No big effect on migrants from last nights storms, different layout and also getting late in the month. Whatever, 48 hours ago we had a fallout of Blackburnians and others due to rain, last night not many at all. I was three hours in line taking the dog to the feed store Saturday Vet for shots this morning (social distance and alla that) but I did get out for about an hour.

Lucky day, I got one of these a female Golden-winged Warbler.... (bird photos lifted from the 'net).

[Linked Image from live.staticflickr.com]

Didn't make out the yellow cap but the yellow wing coverts and face pattern was a giveaway, hyperactive too, characteristic of the species. Coulda been some second or third generation backcross ergo no yellow cap on account of golden-wings are steadily disappearing, being genetically swamped and displaced by the closely related blue-winged warbler....

[Linked Image from live.staticflickr.com]


This here is what the male golden-wing looks like....

[Linked Image from live.staticflickr.com]

Both inhabit early successional brush and forest edges so both benefited enormously from the clearing of the original forests, both have a generally similar buzzy song and female golden-wings especially will mate with male blue-wings but it happens the other way too. This hybridization in both directions has been going on so long that the two main hybrid types were considered species in their own right back in the days.

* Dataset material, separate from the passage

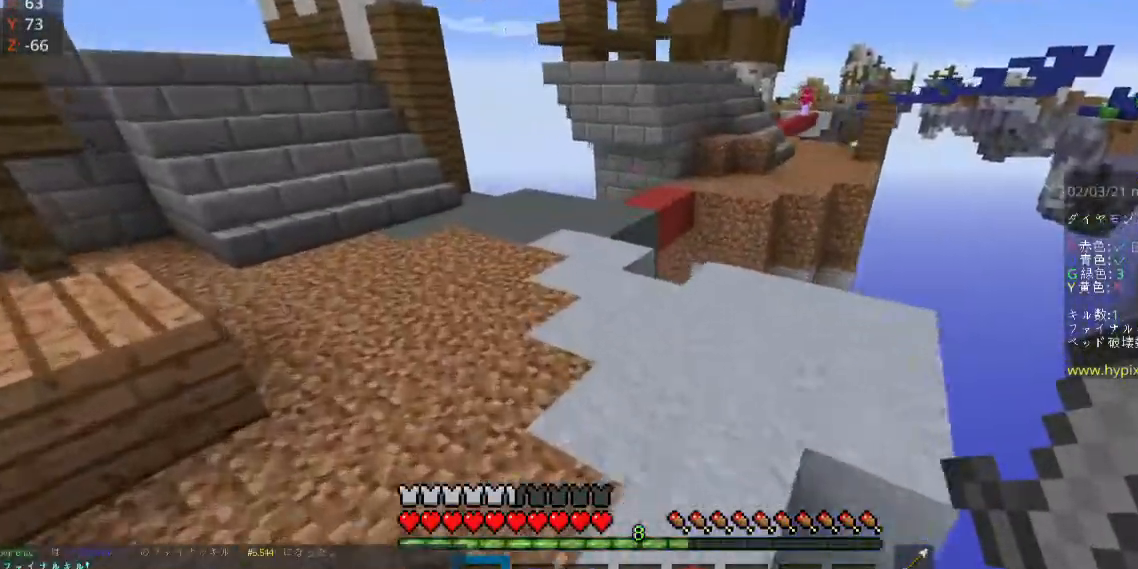
{"keys": ["space", "w"], "mouse": [], "events": [[33, "a", "up"]]}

[Linked Image from live.staticflickr.com]

Same pic from earlier of the Hudson Highlands maybe thirty miles upriver from Manhattan....

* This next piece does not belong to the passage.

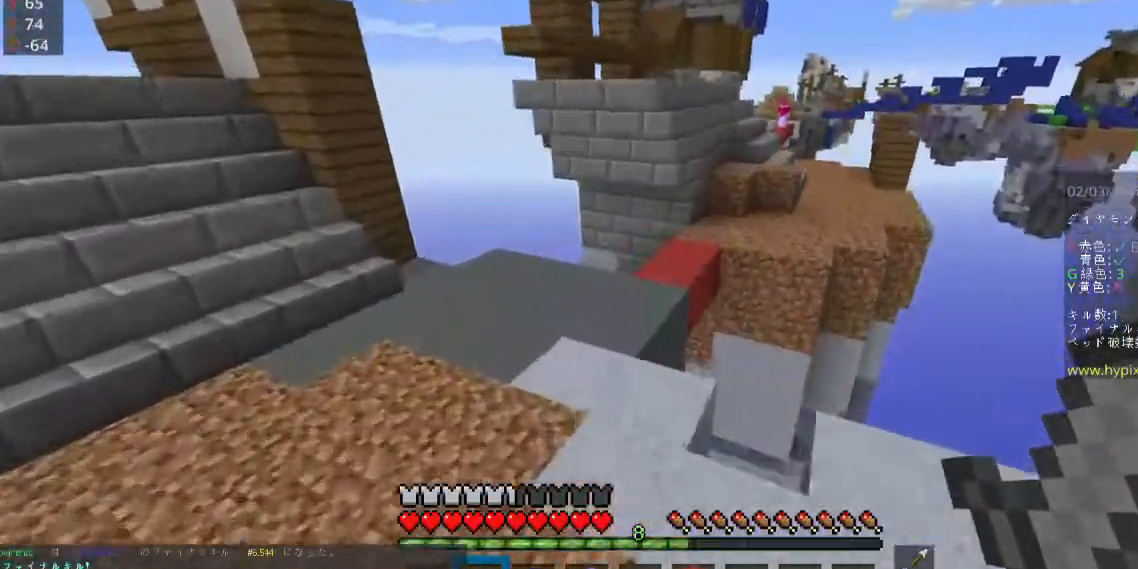
{"keys": ["space", "w"], "mouse": [], "events": []}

[Linked Image from live.staticflickr.com]

Back in the seventies, golden-wings were common in that area, blue-wings have since gradually spread up from the south and then swamped and gradually replaced the local golden-wing population. Maybe fifteen years back there was a locally famous among birders singing male Lawrences hybrid type visible from a road on West Point maybe five miles from that photo, two or three years in a row. He got lucky and found mates, blue-winged females, but he was the last half-breed of a disappearing breed.

The few places golden-wings are so far holding steady are in the northern edges of their range, mostly up in Canada, but its getting to be an occasion down here to find one.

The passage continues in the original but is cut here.